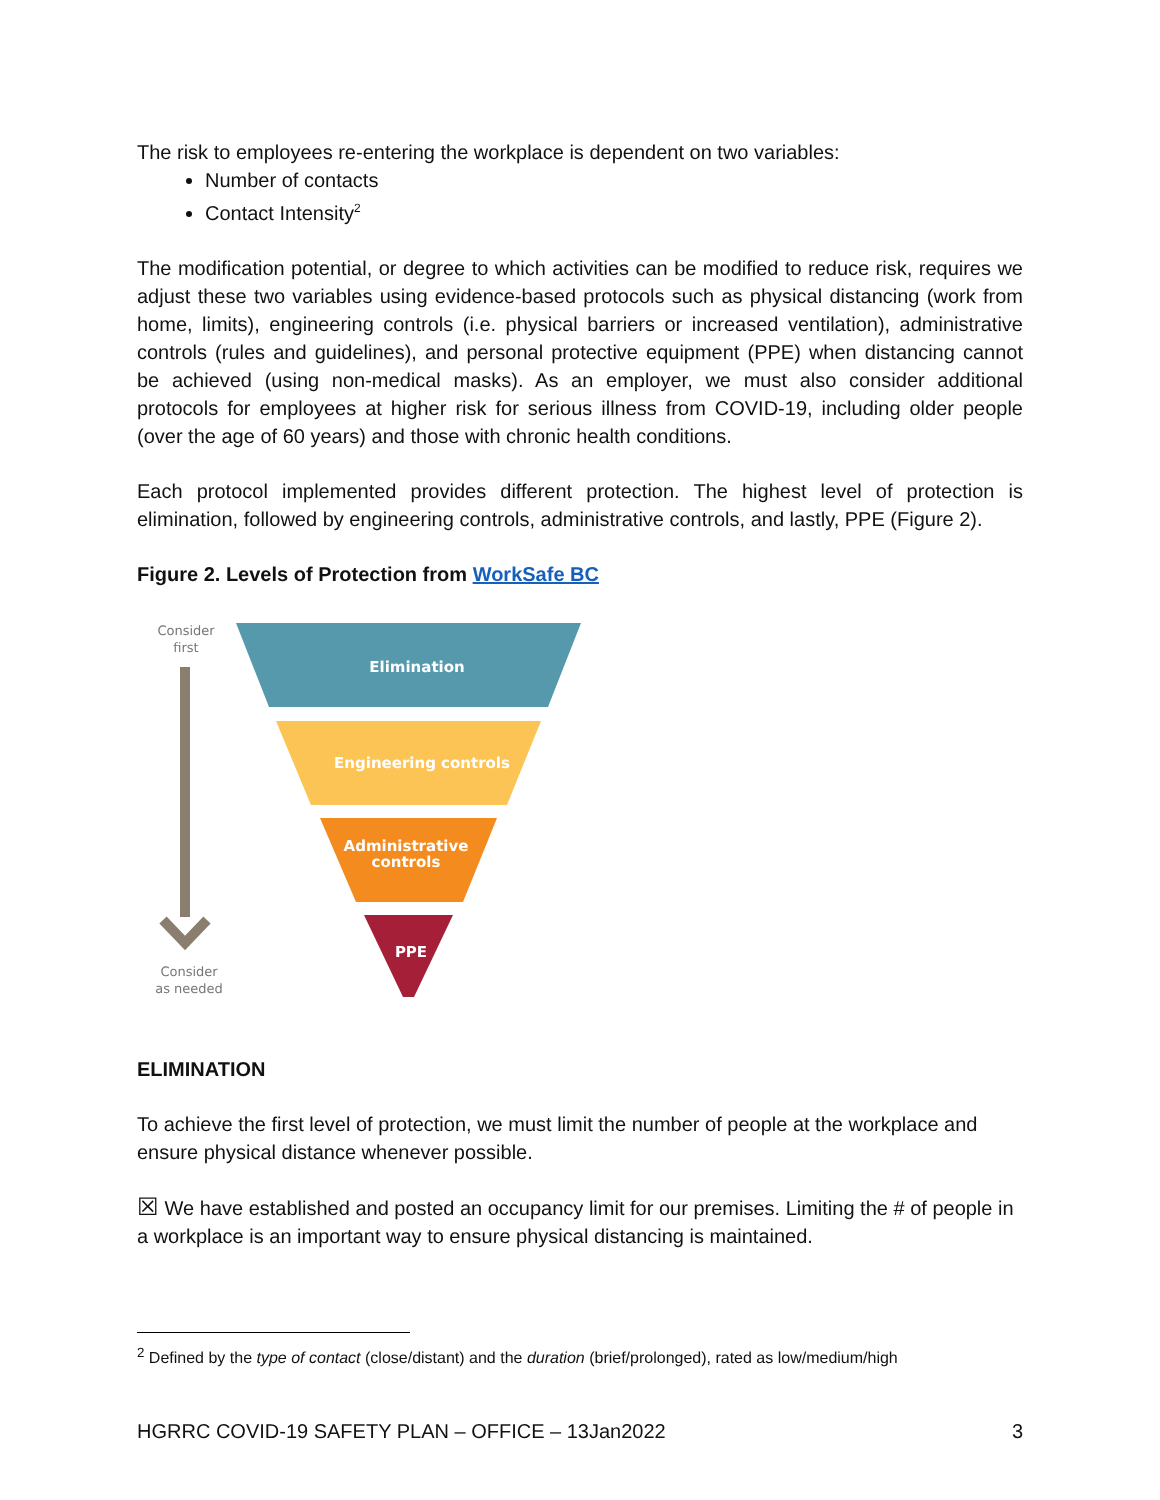The risk to employees re-entering the workplace is dependent on two variables:
Number of contacts
Contact Intensity<sup>2</sup>
The modification potential, or degree to which activities can be modified to reduce risk, requires we adjust these two variables using evidence-based protocols such as physical distancing (work from home, limits), engineering controls (i.e. physical barriers or increased ventilation), administrative controls (rules and guidelines), and personal protective equipment (PPE) when distancing cannot be achieved (using non-medical masks). As an employer, we must also consider additional protocols for employees at higher risk for serious illness from COVID-19, including older people (over the age of 60 years) and those with chronic health conditions.
Each protocol implemented provides different protection. The highest level of protection is elimination, followed by engineering controls, administrative controls, and lastly, PPE (Figure 2).
Figure 2. Levels of Protection from WorkSafe BC
Consider
first
Consider
as needed
Elimination
Engineering controls
Administrative
controls
PPE
ELIMINATION
To achieve the first level of protection, we must limit the number of people at the workplace and ensure physical distance whenever possible.
☒ We have established and posted an occupancy limit for our premises. Limiting the # of people in a workplace is an important way to ensure physical distancing is maintained.
<sup>2</sup> Defined by the type of contact (close/distant) and the duration (brief/prolonged), rated as low/medium/high
HGRRC COVID-19 SAFETY PLAN – OFFICE – 13Jan2022 3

-=-=-=-=-

▶ [Task requirements]
Set down again, exactly, the lines of the material above from its first line to the one with "The modification potential, or", inclusive. Leave the pictures out.

▶ [Task result]
The risk to employees re-entering the workplace is dependent on two variables:
Number of contacts
Contact Intensity<sup>2</sup>
The modification potential, or degree to which activities can be modified to reduce risk, requires we adjust these two variables using evidence-based protocols such as physical distancing (work from home, limits), engineering controls (i.e. physical barriers or increased ventilation), administrative controls (rules and guidelines), and personal protective equipment (PPE) when distancing cannot be achieved (using non-medical masks). As an employer, we must also consider additional protocols for employees at higher risk for serious illness from COVID-19, including older people (over the age of 60 years) and those with chronic health conditions.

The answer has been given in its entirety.